Another thing I will remember is the greatness and the intricacy of the American legal institution: an institution which is a product of the accumulation of knowledge and expertise devised by the greatest of minds to regulate and bring justice to one of the most complex and liberal societies in the world.

It is from this remarkable institution and from this rich experience that I come here to learn, and in as much possible detail. For God is in the details, as the saying goes, and to gain power over one’s destiny, one has to resort to knowledge of the details—knowledge of the workings of this institution and the archaeology of its existence. So many lessons learned, and those are just from the curriculum.

I found even more lessons outside the pages of my schoolbooks: learning from the professors’ personas and mannerisms, from first-hand experience with a federal judge in the judicial observation program, from the everyday experiences, however short, of a way of life in Minneapolis and from my friends and colleagues.

Today we celebrate our graduation. And while we all take the knowledge and experiences of the last months or years and emerge from our self-imposed exile—back on track to our bright futures (hopefully), to endeavor to become well-running gears in the machines of our nations—we have to remember and hold dear the fact that regardless of our occupations, nationalities, or political inclinations, the knowledge we are given is just a tool and a skill. It holds no value outside what we breathe into it in our practice. And it is therefore our foremost moral responsibility and our greatest duty to use it for the greatest good.
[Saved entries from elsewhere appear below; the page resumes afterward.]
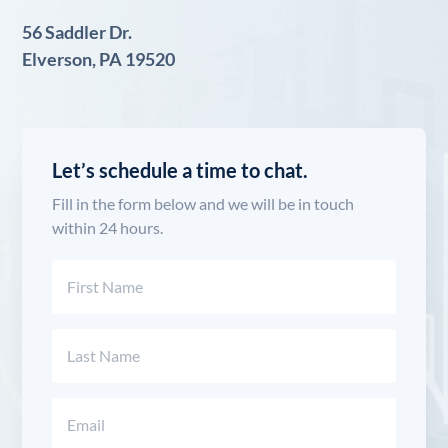
56 Saddler Dr.
Elverson, PA 19520
Let’s schedule a time to chat.
Fill in the form below and we will be in touch
within 24 hours.
Name
(Required)
First
Last
Email
(Required)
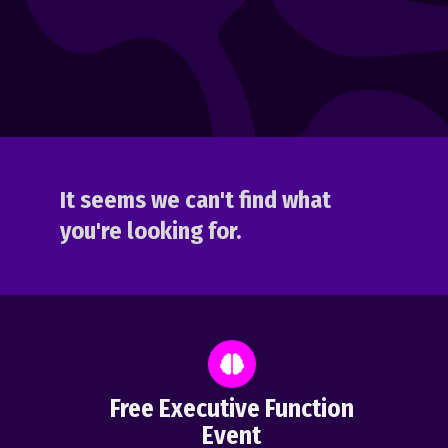
It seems we can't find what
you're looking for.
Free Executive Function
Event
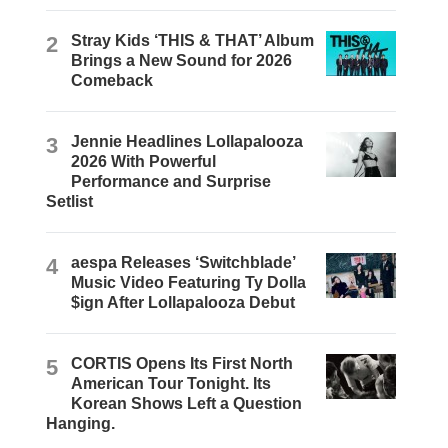
2
Stray Kids ‘THIS & THAT’ Album
Brings a New Sound for 2026
Comeback
3
Jennie Headlines Lollapalooza
2026 With Powerful
Performance and Surprise
Setlist
4
aespa Releases ‘Switchblade’
Music Video Featuring Ty Dolla
$ign After Lollapalooza Debut
5
CORTIS Opens Its First North
American Tour Tonight. Its
Korean Shows Left a Question
Hanging.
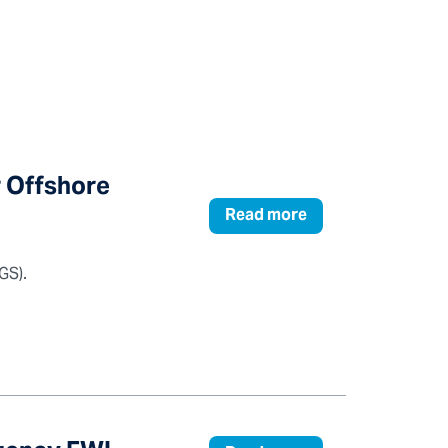
r Offshore
Read more
GS).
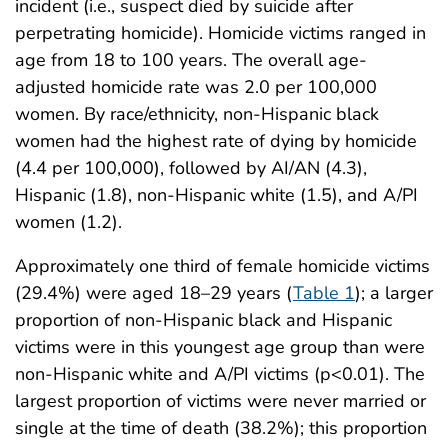
incident (i.e., suspect died by suicide after
perpetrating homicide). Homicide victims ranged in
age from 18 to 100 years. The overall age-
adjusted homicide rate was 2.0 per 100,000
women. By race/ethnicity, non-Hispanic black
women had the highest rate of dying by homicide
(4.4 per 100,000), followed by AI/AN (4.3),
Hispanic (1.8), non-Hispanic white (1.5), and A/PI
women (1.2).
Approximately one third of female homicide victims
(29.4%) were aged 18–29 years (
Table 1
); a larger
proportion of non-Hispanic black and Hispanic
victims were in this youngest age group than were
non-Hispanic white and A/PI victims (p<0.01). The
largest proportion of victims were never married or
single at the time of death (38.2%); this proportion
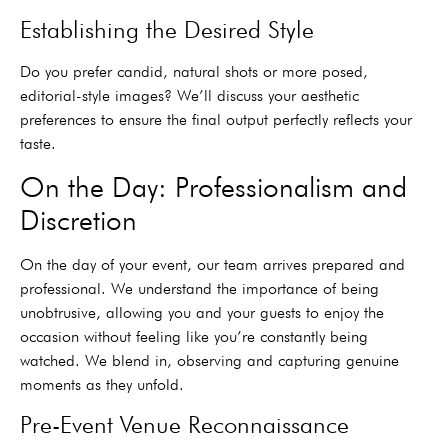
Establishing the Desired Style
Do you prefer candid, natural shots or more posed,
editorial-style images? We’ll discuss your aesthetic
preferences to ensure the final output perfectly reflects your
taste.
On the Day: Professionalism and
Discretion
On the day of your event, our team arrives prepared and
professional. We understand the importance of being
unobtrusive, allowing you and your guests to enjoy the
occasion without feeling like you’re constantly being
watched. We blend in, observing and capturing genuine
moments as they unfold.
Pre-Event Venue Reconnaissance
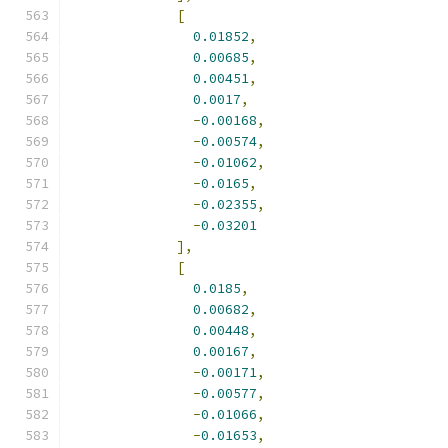
[
0.01852
,
0.00685
,
0.00451
,
0.0017
,
-
0.00168
,
-
0.00574
,
-
0.01062
,
-
0.0165
,
-
0.02355
,
-
0.03201
],
[
0.0185
,
0.00682
,
0.00448
,
0.00167
,
-
0.00171
,
-
0.00577
,
-
0.01066
,
-
0.01653
,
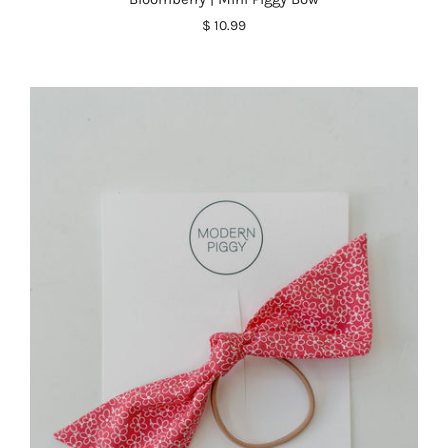
$ 10.99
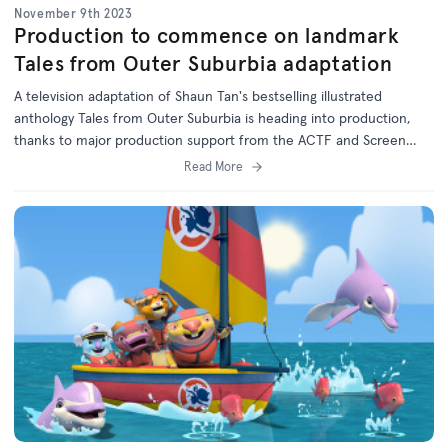
November 9th 2023
Production to commence on landmark
Tales from Outer Suburbia adaptation
A television adaptation of Shaun Tan's bestselling illustrated
anthology Tales from Outer Suburbia is heading into production,
thanks to major production support from the ACTF and Screen
Australia in association with the ABC.
Read More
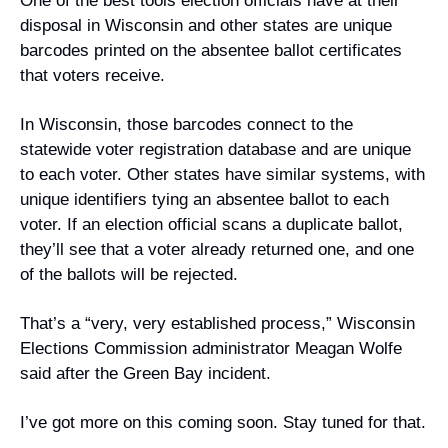
One of the best tools election officials have at their 
disposal in Wisconsin and other states are unique 
barcodes printed on the absentee ballot certificates 
that voters receive. 
In Wisconsin, those barcodes connect to the 
statewide voter registration database and are unique 
to each voter. Other states have similar systems, with 
unique identifiers tying an absentee ballot to each 
voter. If an election official scans a duplicate ballot, 
they’ll see that a voter already returned one, and one 
of the ballots will be rejected.
That’s a “very, very established process,” Wisconsin 
Elections Commission administrator Meagan Wolfe 
said after the Green Bay incident.
I’ve got more on this coming soon. Stay tuned for that.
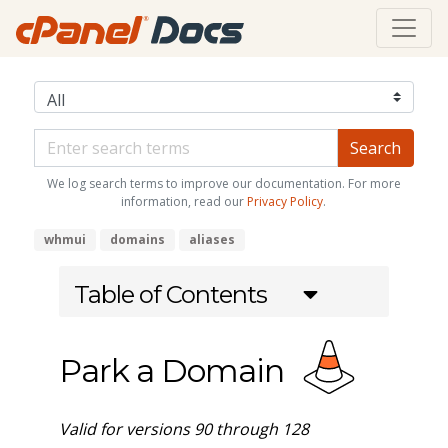
We log search terms to improve our documentation. For more
information, read our
Privacy Policy
.
whmui
domains
aliases
Table of Contents
Park a Domain
Valid for versions 90 through 128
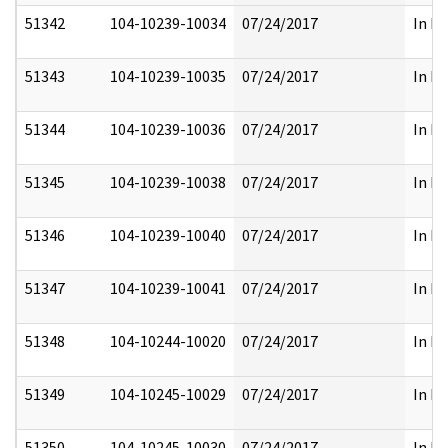
51342
104-10239-10034
07/24/2017
In Pa
51343
104-10239-10035
07/24/2017
In Pa
51344
104-10239-10036
07/24/2017
In Pa
51345
104-10239-10038
07/24/2017
In Pa
51346
104-10239-10040
07/24/2017
In Pa
51347
104-10239-10041
07/24/2017
In Pa
51348
104-10244-10020
07/24/2017
In Pa
51349
104-10245-10029
07/24/2017
In Pa
51350
104-10245-10030
07/24/2017
In Pa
As long and as difficult as one may think nine months of reading for a master’s degree in law can be, in retrospect, it seems shorter than the blink of an eye. And so our journey has to end. It will not be easy to embrace the change to come, to launch oneself into the unknown, leaving behind the familiar faces of friends and colleagues. But I take with me the gifts of knowledge and life-long friendships, for which I will remain eternally grateful.

And thus, although I come from a very different place, where the world is viewed through different eyes, there is no doubt that the lessons and the experiences I take with me from here will be part of my capital as I strive to make a better person of myself, and make a better place of my nation, and perhaps someday achieve my own Jordanian dream.